ОПИСАНИЕ ЗАДАНИЯ.
Пожалуйста, оформите все строки из данных ниже как таблицу Markdown с колонками «№» (номер строки) и «Строка» (сама строка). Пустые строки в таблицу не включайте.

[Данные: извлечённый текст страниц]
═══

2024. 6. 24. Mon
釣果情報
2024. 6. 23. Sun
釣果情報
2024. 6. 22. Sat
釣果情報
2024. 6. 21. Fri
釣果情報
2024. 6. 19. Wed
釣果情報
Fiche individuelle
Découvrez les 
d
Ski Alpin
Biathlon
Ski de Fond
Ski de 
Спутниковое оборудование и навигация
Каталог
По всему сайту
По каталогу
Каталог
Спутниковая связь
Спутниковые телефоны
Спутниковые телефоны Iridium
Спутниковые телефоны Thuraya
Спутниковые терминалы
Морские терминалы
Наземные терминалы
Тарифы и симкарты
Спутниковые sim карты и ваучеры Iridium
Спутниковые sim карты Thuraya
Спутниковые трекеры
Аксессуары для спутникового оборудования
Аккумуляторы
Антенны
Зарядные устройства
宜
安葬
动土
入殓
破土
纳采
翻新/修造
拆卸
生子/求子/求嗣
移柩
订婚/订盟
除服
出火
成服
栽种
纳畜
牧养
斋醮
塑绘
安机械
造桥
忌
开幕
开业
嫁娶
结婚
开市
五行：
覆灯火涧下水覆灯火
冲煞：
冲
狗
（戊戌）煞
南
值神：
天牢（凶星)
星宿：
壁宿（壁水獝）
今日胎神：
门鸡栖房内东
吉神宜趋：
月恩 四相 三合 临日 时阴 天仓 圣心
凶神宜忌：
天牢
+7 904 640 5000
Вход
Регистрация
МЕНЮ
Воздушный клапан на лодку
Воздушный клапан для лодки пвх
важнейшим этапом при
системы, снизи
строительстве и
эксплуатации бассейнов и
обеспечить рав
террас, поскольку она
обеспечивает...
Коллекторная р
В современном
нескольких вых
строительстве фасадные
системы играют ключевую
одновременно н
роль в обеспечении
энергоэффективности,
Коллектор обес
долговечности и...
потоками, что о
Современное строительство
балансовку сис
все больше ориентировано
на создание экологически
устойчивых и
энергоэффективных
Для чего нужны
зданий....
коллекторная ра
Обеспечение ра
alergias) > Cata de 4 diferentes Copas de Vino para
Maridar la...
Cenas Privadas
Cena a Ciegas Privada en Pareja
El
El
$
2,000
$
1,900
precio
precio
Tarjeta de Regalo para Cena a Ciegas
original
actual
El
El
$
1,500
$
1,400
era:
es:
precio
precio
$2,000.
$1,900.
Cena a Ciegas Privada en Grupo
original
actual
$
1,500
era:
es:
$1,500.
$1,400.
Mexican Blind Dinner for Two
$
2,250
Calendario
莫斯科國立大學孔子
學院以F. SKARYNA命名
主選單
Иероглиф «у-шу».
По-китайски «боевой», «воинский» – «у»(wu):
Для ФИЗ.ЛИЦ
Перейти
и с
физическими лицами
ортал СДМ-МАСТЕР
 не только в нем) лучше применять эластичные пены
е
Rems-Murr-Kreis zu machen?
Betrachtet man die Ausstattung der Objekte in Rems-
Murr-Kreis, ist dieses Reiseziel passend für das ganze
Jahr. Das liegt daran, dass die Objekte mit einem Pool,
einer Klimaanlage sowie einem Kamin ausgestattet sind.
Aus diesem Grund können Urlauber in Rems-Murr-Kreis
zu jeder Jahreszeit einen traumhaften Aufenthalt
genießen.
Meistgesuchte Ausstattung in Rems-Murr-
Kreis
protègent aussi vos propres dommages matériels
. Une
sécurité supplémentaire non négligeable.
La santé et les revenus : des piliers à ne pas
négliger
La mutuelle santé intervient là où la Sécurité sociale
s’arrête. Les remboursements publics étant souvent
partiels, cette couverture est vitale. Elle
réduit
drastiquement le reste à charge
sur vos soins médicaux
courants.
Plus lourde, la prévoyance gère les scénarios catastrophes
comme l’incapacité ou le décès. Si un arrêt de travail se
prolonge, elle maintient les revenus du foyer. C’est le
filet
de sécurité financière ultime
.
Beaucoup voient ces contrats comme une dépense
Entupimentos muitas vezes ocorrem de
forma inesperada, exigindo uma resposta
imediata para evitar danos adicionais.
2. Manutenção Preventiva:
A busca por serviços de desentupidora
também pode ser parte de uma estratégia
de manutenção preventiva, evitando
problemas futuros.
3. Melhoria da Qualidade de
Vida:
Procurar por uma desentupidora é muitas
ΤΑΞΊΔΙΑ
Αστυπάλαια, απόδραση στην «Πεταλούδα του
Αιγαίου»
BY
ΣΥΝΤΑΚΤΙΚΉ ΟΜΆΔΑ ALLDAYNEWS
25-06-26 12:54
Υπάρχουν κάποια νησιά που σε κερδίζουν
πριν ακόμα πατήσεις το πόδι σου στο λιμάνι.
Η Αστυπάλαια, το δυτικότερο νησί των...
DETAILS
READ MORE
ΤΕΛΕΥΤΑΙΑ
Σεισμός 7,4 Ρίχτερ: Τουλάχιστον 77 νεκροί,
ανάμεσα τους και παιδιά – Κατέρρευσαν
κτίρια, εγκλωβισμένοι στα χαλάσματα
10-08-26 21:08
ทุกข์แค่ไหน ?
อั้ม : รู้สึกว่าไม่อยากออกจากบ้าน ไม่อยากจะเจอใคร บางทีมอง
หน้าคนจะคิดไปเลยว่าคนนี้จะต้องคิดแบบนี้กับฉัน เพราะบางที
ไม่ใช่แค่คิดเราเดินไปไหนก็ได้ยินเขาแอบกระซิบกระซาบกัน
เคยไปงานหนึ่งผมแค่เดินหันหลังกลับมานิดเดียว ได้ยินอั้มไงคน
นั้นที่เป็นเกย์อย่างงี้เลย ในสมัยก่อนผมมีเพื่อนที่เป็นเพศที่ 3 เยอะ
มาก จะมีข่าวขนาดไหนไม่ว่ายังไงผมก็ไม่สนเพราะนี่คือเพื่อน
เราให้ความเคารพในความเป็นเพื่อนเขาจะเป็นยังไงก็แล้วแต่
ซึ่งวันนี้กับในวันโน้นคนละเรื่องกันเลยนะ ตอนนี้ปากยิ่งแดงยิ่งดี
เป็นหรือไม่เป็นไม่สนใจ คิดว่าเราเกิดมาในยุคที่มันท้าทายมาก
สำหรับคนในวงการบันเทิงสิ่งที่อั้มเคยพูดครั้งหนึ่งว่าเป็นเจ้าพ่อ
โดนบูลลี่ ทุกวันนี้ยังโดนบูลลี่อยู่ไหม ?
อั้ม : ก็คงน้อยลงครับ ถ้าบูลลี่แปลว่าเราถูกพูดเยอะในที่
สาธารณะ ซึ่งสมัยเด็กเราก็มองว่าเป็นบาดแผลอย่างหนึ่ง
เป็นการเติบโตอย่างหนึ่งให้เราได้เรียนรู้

═══

ОТВЕТ К ЗАДАНИЮ.
| № | Строка |
|---|---|
| 1 | 2024. 6. 24. Mon |
| 2 | 釣果情報 |
| 3 | 2024. 6. 23. Sun |
| 4 | 釣果情報 |
| 5 | 2024. 6. 22. Sat |
| 6 | 釣果情報 |
| 7 | 2024. 6. 21. Fri |
| 8 | 釣果情報 |
| 9 | 2024. 6. 19. Wed |
| 10 | 釣果情報 |
| 11 | Fiche individuelle |
| 12 | Découvrez les  |
| 13 | d |
| 14 | Ski Alpin |
| 15 | Biathlon |
| 16 | Ski de Fond |
| 17 | Ski de  |
| 18 | Спутниковое оборудование и навигация |
| 19 | Каталог |
| 20 | По всему сайту |
| 21 | По каталогу |
| 22 | Каталог |
| 23 | Спутниковая связь |
| 24 | Спутниковые телефоны |
| 25 | Спутниковые телефоны Iridium |
| 26 | Спутниковые телефоны Thuraya |
| 27 | Спутниковые терминалы |
| 28 | Морские терминалы |
| 29 | Наземные терминалы |
| 30 | Тарифы и симкарты |
| 31 | Спутниковые sim карты и ваучеры Iridium |
| 32 | Спутниковые sim карты Thuraya |
| 33 | Спутниковые трекеры |
| 34 | Аксессуары для спутникового оборудования |
| 35 | Аккумуляторы |
| 36 | Антенны |
| 37 | Зарядные устройства |
| 38 | 宜 |
| 39 | 安葬 |
| 40 | 动土 |
| 41 | 入殓 |
| 42 | 破土 |
| 43 | 纳采 |
| 44 | 翻新/修造 |
| 45 | 拆卸 |
| 46 | 生子/求子/求嗣 |
| 47 | 移柩 |
| 48 | 订婚/订盟 |
| 49 | 除服 |
| 50 | 出火 |
| 51 | 成服 |
| 52 | 栽种 |
| 53 | 纳畜 |
| 54 | 牧养 |
| 55 | 斋醮 |
| 56 | 塑绘 |
| 57 | 安机械 |
| 58 | 造桥 |
| 59 | 忌 |
| 60 | 开幕 |
| 61 | 开业 |
| 62 | 嫁娶 |
| 63 | 结婚 |
| 64 | 开市 |
| 65 | 五行： |
| 66 | 覆灯火涧下水覆灯火 |
| 67 | 冲煞： |
| 68 | 冲 |
| 69 | 狗 |
| 70 | （戊戌）煞 |
| 71 | 南 |
| 72 | 值神： |
| 73 | 天牢（凶星) |
| 74 | 星宿： |
| 75 | 壁宿（壁水獝） |
| 76 | 今日胎神： |
| 77 | 门鸡栖房内东 |
| 78 | 吉神宜趋： |
| 79 | 月恩 四相 三合 临日 时阴 天仓 圣心 |
| 80 | 凶神宜忌： |
| 81 | 天牢 |
| 82 | +7 904 640 5000 |
| 83 | Вход |
| 84 | Регистрация |
| 85 | МЕНЮ |
| 86 | Воздушный клапан на лодку |
| 87 | Воздушный клапан для лодки пвх |
| 88 | важнейшим этапом при |
| 89 | системы, снизи |
| 90 | строительстве и |
| 91 | эксплуатации бассейнов и |
| 92 | обеспечить рав |
| 93 | террас, поскольку она |
| 94 | обеспечивает... |
| 95 | Коллекторная р |
| 96 | В современном |
| 97 | нескольких вых |
| 98 | строительстве фасадные |
| 99 | системы играют ключевую |
| 100 | одновременно н |
| 101 | роль в обеспечении |
| 102 | энергоэффективности, |
| 103 | Коллектор обес |
| 104 | долговечности и... |
| 105 | потоками, что о |
| 106 | Современное строительство |
| 107 | балансовку сис |
| 108 | все больше ориентировано |
| 109 | на создание экологически |
| 110 | устойчивых и |
| 111 | энергоэффективных |
| 112 | Для чего нужны |
| 113 | зданий.... |
| 114 | коллекторная ра |
| 115 | Обеспечение ра |
| 116 | alergias) > Cata de 4 diferentes Copas de Vino para |
| 117 | Maridar la... |
| 118 | Cenas Privadas |
| 119 | Cena a Ciegas Privada en Pareja |
| 120 | El |
| 121 | El |
| 122 | $ |
| 123 | 2,000 |
| 124 | $ |
| 125 | 1,900 |
| 126 | precio |
| 127 | precio |
| 128 | Tarjeta de Regalo para Cena a Ciegas |
| 129 | original |
| 130 | actual |
| 131 | El |
| 132 | El |
| 133 | $ |
| 134 | 1,500 |
| 135 | $ |
| 136 | 1,400 |
| 137 | era: |
| 138 | es: |
| 139 | precio |
| 140 | precio |
| 141 | $2,000. |
| 142 | $1,900. |
| 143 | Cena a Ciegas Privada en Grupo |
| 144 | original |
| 145 | actual |
| 146 | $ |
| 147 | 1,500 |
| 148 | era: |
| 149 | es: |
| 150 | $1,500. |
| 151 | $1,400. |
| 152 | Mexican Blind Dinner for Two |
| 153 | $ |
| 154 | 2,250 |
| 155 | Calendario |
| 156 | 莫斯科國立大學孔子 |
| 157 | 學院以F. SKARYNA命名 |
| 158 | 主選單 |
| 159 | Иероглиф «у-шу». |
| 160 | По-китайски «боевой», «воинский» – «у»(wu): |
| 161 | Для ФИЗ.ЛИЦ |
| 162 | Перейти |
| 163 | и с |
| 164 | физическими лицами |
| 165 | ортал СДМ-МАСТЕР |
| 166 |  не только в нем) лучше применять эластичные пены |
| 167 | е |
| 168 | Rems-Murr-Kreis zu machen? |
| 169 | Betrachtet man die Ausstattung der Objekte in Rems- |
| 170 | Murr-Kreis, ist dieses Reiseziel passend für das ganze |
| 171 | Jahr. Das liegt daran, dass die Objekte mit einem Pool, |
| 172 | einer Klimaanlage sowie einem Kamin ausgestattet sind. |
| 173 | Aus diesem Grund können Urlauber in Rems-Murr-Kreis |
| 174 | zu jeder Jahreszeit einen traumhaften Aufenthalt |
| 175 | genießen. |
| 176 | Meistgesuchte Ausstattung in Rems-Murr- |
| 177 | Kreis |
| 178 | protègent aussi vos propres dommages matériels |
| 179 | . Une |
| 180 | sécurité supplémentaire non négligeable. |
| 181 | La santé et les revenus : des piliers à ne pas |
| 182 | négliger |
| 183 | La mutuelle santé intervient là où la Sécurité sociale |
| 184 | s’arrête. Les remboursements publics étant souvent |
| 185 | partiels, cette couverture est vitale. Elle |
| 186 | réduit |
| 187 | drastiquement le reste à charge |
| 188 | sur vos soins médicaux |
| 189 | courants. |
| 190 | Plus lourde, la prévoyance gère les scénarios catastrophes |
| 191 | comme l’incapacité ou le décès. Si un arrêt de travail se |
| 192 | prolonge, elle maintient les revenus du foyer. C’est le |
| 193 | filet |
| 194 | de sécurité financière ultime |
| 195 | . |
| 196 | Beaucoup voient ces contrats comme une dépense |
| 197 | Entupimentos muitas vezes ocorrem de |
| 198 | forma inesperada, exigindo uma resposta |
| 199 | imediata para evitar danos adicionais. |
| 200 | 2. Manutenção Preventiva: |
| 201 | A busca por serviços de desentupidora |
| 202 | também pode ser parte de uma estratégia |
| 203 | de manutenção preventiva, evitando |
| 204 | problemas futuros. |
| 205 | 3. Melhoria da Qualidade de |
| 206 | Vida: |
| 207 | Procurar por uma desentupidora é muitas |
| 208 | ΤΑΞΊΔΙΑ |
| 209 | Αστυπάλαια, απόδραση στην «Πεταλούδα του |
| 210 | Αιγαίου» |
| 211 | BY |
| 212 | ΣΥΝΤΑΚΤΙΚΉ ΟΜΆΔΑ ALLDAYNEWS |
| 213 | 25-06-26 12:54 |
| 214 | Υπάρχουν κάποια νησιά που σε κερδίζουν |
| 215 | πριν ακόμα πατήσεις το πόδι σου στο λιμάνι. |
| 216 | Η Αστυπάλαια, το δυτικότερο νησί των... |
| 217 | DETAILS |
| 218 | READ MORE |
| 219 | ΤΕΛΕΥΤΑΙΑ |
| 220 | Σεισμός 7,4 Ρίχτερ: Τουλάχιστον 77 νεκροί, |
| 221 | ανάμεσα τους και παιδιά – Κατέρρευσαν |
| 222 | κτίρια, εγκλωβισμένοι στα χαλάσματα |
| 223 | 10-08-26 21:08 |
| 224 | ทุกข์แค่ไหน ? |
| 225 | อั้ม : รู้สึกว่าไม่อยากออกจากบ้าน ไม่อยากจะเจอใคร บางทีมอง |
| 226 | หน้าคนจะคิดไปเลยว่าคนนี้จะต้องคิดแบบนี้กับฉัน เพราะบางที |
| 227 | ไม่ใช่แค่คิดเราเดินไปไหนก็ได้ยินเขาแอบกระซิบกระซาบกัน |
| 228 | เคยไปงานหนึ่งผมแค่เดินหันหลังกลับมานิดเดียว ได้ยินอั้มไงคน |
| 229 | นั้นที่เป็นเกย์อย่างงี้เลย ในสมัยก่อนผมมีเพื่อนที่เป็นเพศที่ 3 เยอะ |
| 230 | มาก จะมีข่าวขนาดไหนไม่ว่ายังไงผมก็ไม่สนเพราะนี่คือเพื่อน |
| 231 | เราให้ความเคารพในความเป็นเพื่อนเขาจะเป็นยังไงก็แล้วแต่ |
| 232 | ซึ่งวันนี้กับในวันโน้นคนละเรื่องกันเลยนะ ตอนนี้ปากยิ่งแดงยิ่งดี |
| 233 | เป็นหรือไม่เป็นไม่สนใจ คิดว่าเราเกิดมาในยุคที่มันท้าทายมาก |
| 234 | สำหรับคนในวงการบันเทิงสิ่งที่อั้มเคยพูดครั้งหนึ่งว่าเป็นเจ้าพ่อ |
| 235 | โดนบูลลี่ ทุกวันนี้ยังโดนบูลลี่อยู่ไหม ? |
| 236 | อั้ม : ก็คงน้อยลงครับ ถ้าบูลลี่แปลว่าเราถูกพูดเยอะในที่ |
| 237 | สาธารณะ ซึ่งสมัยเด็กเราก็มองว่าเป็นบาดแผลอย่างหนึ่ง |
| 238 | เป็นการเติบโตอย่างหนึ่งให้เราได้เรียนรู้ |